17. The method of claim 16, wherein preparing a heating element comprises etching a first metal plate according to a first predetermined pattern, and

wherein the first predetermined pattern corresponds to a shape of the heating element.

18. The method of claim 17, further comprising:

forming a positioning groove on at least one internal surface of two or more casing plates,

wherein a shape of the positioning groove matches the shape of the heating element, and

wherein the heating element is fixed in the positioning groove.

19. The method of claim 17, further comprising:

forming the heating element to comprise a heating coil having a flat shape according to the first predetermined pattern.
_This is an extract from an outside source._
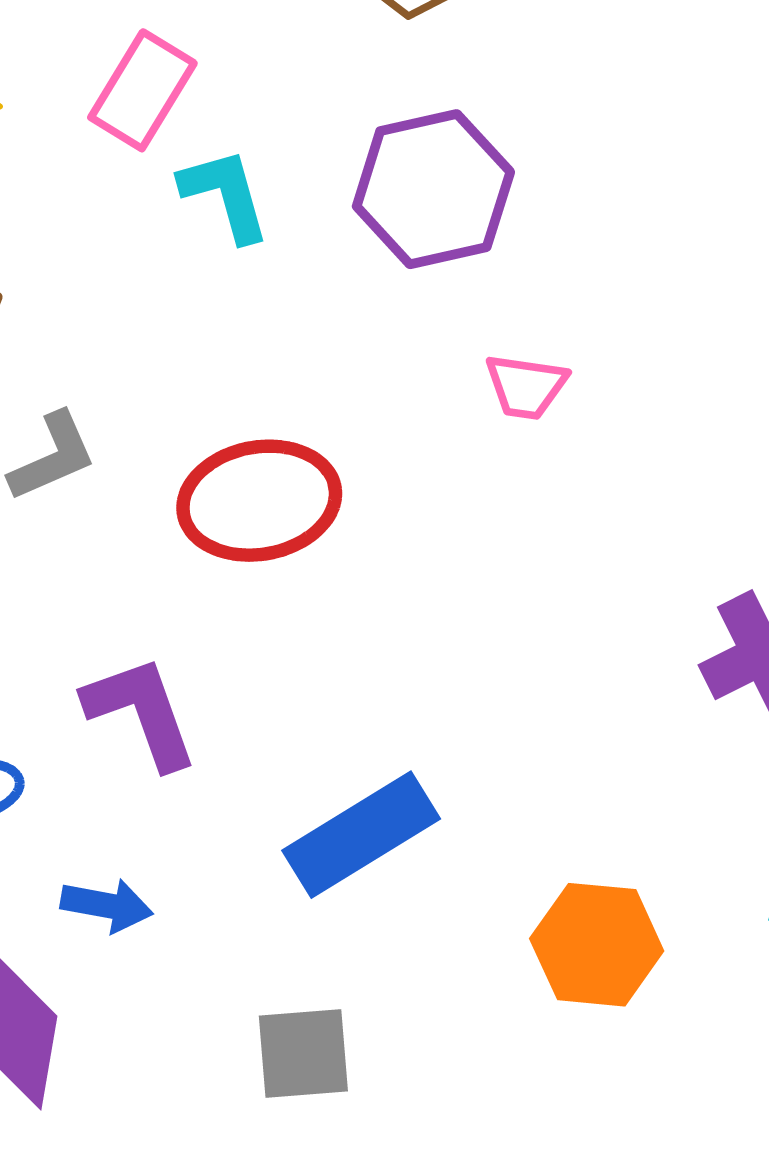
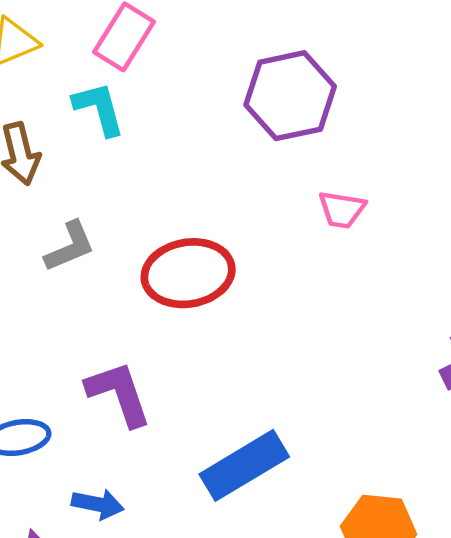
cyan L-shape: (225, 195) -> (99, 109), moved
20. The method of claim 17, further comprising:

forming the heating element to comprise a solenoid heating coil according to the first predetermined pattern; and

providing a rod to be positioned along a central longitudinal axis of the solenoid heating coil.

21. The method of claim 16, further comprising:

providing a limiter bracket configured to fixate a pair of pins to the limiter bracket; and

providing a base configured to position the pair of pins to be removably connected to a power source via a contact,

wherein the limiter bracket comprises two covers, said two covers enclosing the pair of pins when the limiter bracket fixates the pair of pins, and

wherein at least one of the two covers comprises a limiter rod configured to pass through the at least one hole of the heating element and the at least one hole of the casing plate.

22. The method of claim 21, further comprising:

providing at least one hole in the at least one of the casing plates;

wherein the position of the at least one hole corresponds to the position of the at least one hole of the heating element when the pair of pins are fixated to the limiter bracket,

wherein the casing comprises a heating portion, a fixation portion, and at least one heat insulation structure between the heating portion and the fixation portion,

wherein the heating portion of the casing is at a position corresponding to the heating portion of the heating element, and

wherein the fixation portion of the casing is at a position corresponding to a conductive portion of the heating element.

23. The method of claim 22, wherein the at least one heat insulation structure is positioned at at least one side of the casing and comprises a heat insulation groove or a heat insulation hole, and

wherein, when the at least one heat insulation structure comprises the heat insulation groove, the heat insulation groove is perpendicular to a line extending from the heating portion of the casing to the fixation portion of the casing.

24. The method of claim 16, further comprising:

polishing the casing, and

bluing the casing at a temperature between 400° C. and 500° C.